Keep your song short and to the point is the usual writing advice. Tell a story using the perfect words with a great melody, and try to bring it in under three minutes, including the intro. Then maybe you’ll have a chance of getting some airplay.
That rule to improve one’s odds of success might not have been quite as strict in 1959 as it is today, but a song with nine verses and three bridges that ran well over four minutes wasn’t the norm either. So when Marty Robbins showed up with “El Paso,” which clocked in at 4:37, the powers that be at his label, Columbia, released an edited version that was more than a minute shorter, and put Robbins’ unedited version on the B side of the 45 rpm record. Disc jockeys started playing that long version instead of the side A edit, though, and it became a hit.
The story of a cowboy’s unrequited love for a Mexican temptress, and the price he pays for killing her barroom suitor, “El Paso” was immediately ear-catching because of guitarist Grady Martin’s legendary Spanish-flavored intro. Robbins then immediately grabbed the listener, getting right to the point with the lines Out in the west Texas town of El Paso/ I fell in love with a Mexican girl.
Robbins set up the song with that simple statement that stood on its own, following it up with a back story that explained who the girl was and how the narrator met her in a bar. What followed was several minutes of musical cinema featuring classic romantic and western movie drama, a story of love in vain with gunplay, a chase on horseback, and a dying kiss followed by the narrator’s death. Robbins nailed everything that a good western movie was about while that art form was still popular, which may explain why his audience was willing to listen for over four minutes.

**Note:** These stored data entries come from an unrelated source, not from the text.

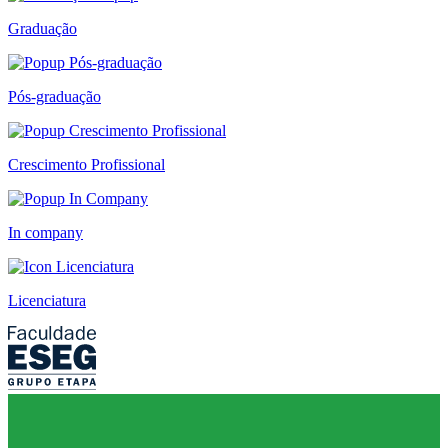
Graduação
Pós-graduação
Crescimento Profissional
In company
Licenciatura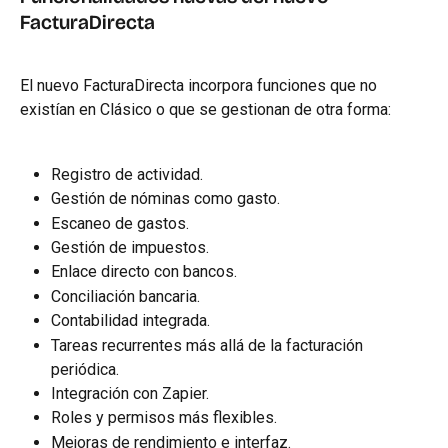
FacturaDirecta
El nuevo FacturaDirecta incorpora funciones que no 
existían en Clásico o que se gestionan de otra forma:
Registro de actividad.
Gestión de nóminas como gasto.
Escaneo de gastos.
Gestión de impuestos.
Enlace directo con bancos.
Conciliación bancaria.
Contabilidad integrada.
Tareas recurrentes más allá de la facturación 
periódica.
Integración con Zapier.
Roles y permisos más flexibles.
Mejoras de rendimiento e interfaz.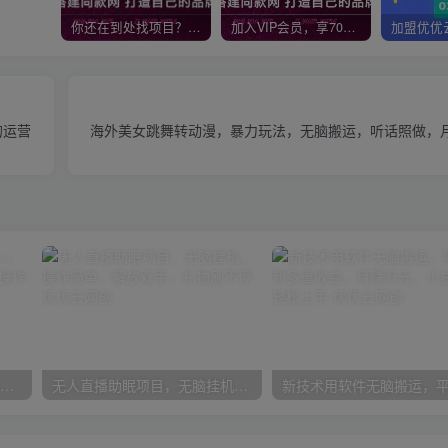
你还在到处找项目？还在当韭菜？我靠网创资源站一个月收入5万+，曾经我也是个失败者。
加入VIP会员，享70%的推广提成，免费学习多种网上创业课程，菜鸟秒变大神！
的运营
海外美女跳舞转动漫，暴力玩法，无脑搬运，听话照做，月
无脑全自动挂机，单窗口18+，可挂100+窗口，手机电脑均可操作
无人直播助眠项目，无脑挂机，操作简单，解放双手，礼物刷不停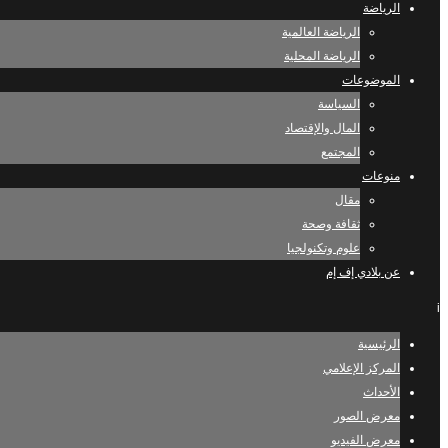
الرياضة
الرياضة العالمية
الرياضة المحلية
الموضوعات
السياسة
المال والإقتصاد
المجتمع
منوعات
مقال
ثقافة وصحة
علوم وتكنولجيا
عن بلادي إف إم
i
الرئيسية
المركز الإعلامي
الأحداث
معرض الصور
معرض الفيديو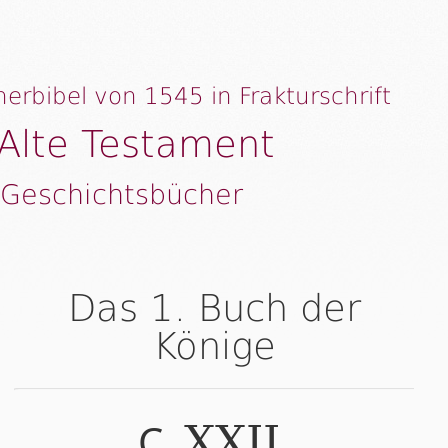
herbibel von 1545 in Frakturschrift
Alte Testament
 Geschichtsbücher
Das 1. Buch der
Könige
C.
.
XXII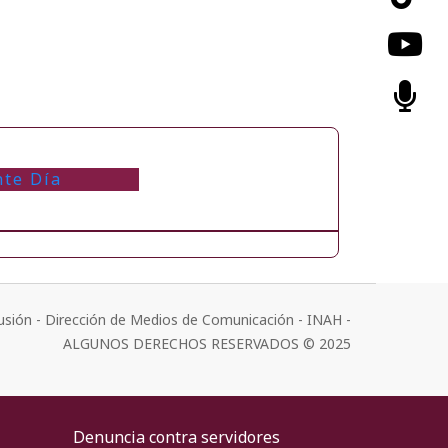
nte Día
usión - Dirección de Medios de Comunicación - INAH -
ALGUNOS DERECHOS RESERVADOS © 2025
Denuncia contra servidores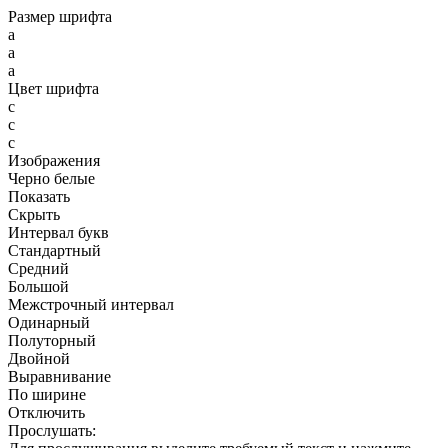
Размер шрифта
a
a
a
Цвет шрифта
c
c
c
Изображения
Черно белые
Показать
Скрыть
Интервал букв
Стандартный
Средний
Большой
Межстрочный интервал
Одинарный
Полуторный
Двойной
Выравнивание
По ширине
Отключить
Прослушать:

Of course, the excellent background vocals and guitar work that supported one of country music’s great vocalists didn’t hurt anything when it came to captivating the audience. The song went to number one on both the country and pop charts, and won Robbins the first awarded Grammy for Best Country & Western Song. The song would later be recorded by acts as diverse as the Mills Brothers and Jason and the Scorchers, and continues to live on in movie and television usage.
Robbins followed the song up in 1966 with “Faleena (From El Paso),” an eight-minute piece that told the story of the girl who the original narrator was so hopelessly in love with, and how she commits suicide with his gun after the aforementioned dying kiss. And Robbins visited the city again in “El Paso City,” a sequel of sorts, in 1976. Robbins just must have been moved by inspiration to continue writing about El Paso, as it’s pretty doubtful that he was motivated by financial reasons, given his many years of phenomenal success as a singer and writer.
And although it probably wasn’t very significant to many people in 1959, it’s kind of cool today to note that “El Paso” was produced by Don Law, the man who produced the only known recordings of blues giant Robert Johnson in the 1930s.